What to produce: Search the data for the string "message" and copy each line in which it appears.

Records from a data source:

**********

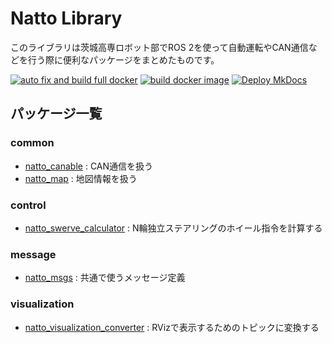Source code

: # Natto Library
このライブラリは茨城高専ロボット部でROS 2を使って自動運転やCAN通信などを行う際に便利なパッケージをまとめたものです。

[![auto fix and build full docker](https://github.com/NITIC-Robot-Club/natto_library/actions/workflows/autofix_build.yaml/badge.svg)](https://github.com/NITIC-Robot-Club/natto_library/actions/workflows/autofix_build.yaml)
[![build docker image](https://github.com/NITIC-Robot-Club/natto_library/actions/workflows/docker_build.yaml/badge.svg)](https://github.com/NITIC-Robot-Club/natto_library/actions/workflows/docker_build.yaml)
[![Deploy MkDocs](https://github.com/NITIC-Robot-Club/natto_library/actions/workflows/mkdocs.yaml/badge.svg)](https://github.com/NITIC-Robot-Club/natto_library/actions/workflows/mkdocs.yaml)

## パッケージ一覧
### common
- [natto_canable](common/natto_canable) : CAN通信を扱う
- [natto_map](common/natto_map) : 地図情報を扱う

### control
- [natto_swerve_calculator](control/natto_swerve_calculator) : N輪独立ステアリングのホイール指令を計算する

### message
- [natto_msgs](message/natto_msgs) : 共通で使うメッセージ定義

### visualization
- [natto_visualization_converter](visualization/natto_visualization_converter) : RVizで表示するためのトピックに変換する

**********

Written response:
### message
- [natto_msgs](message/natto_msgs) : 共通で使うメッセージ定義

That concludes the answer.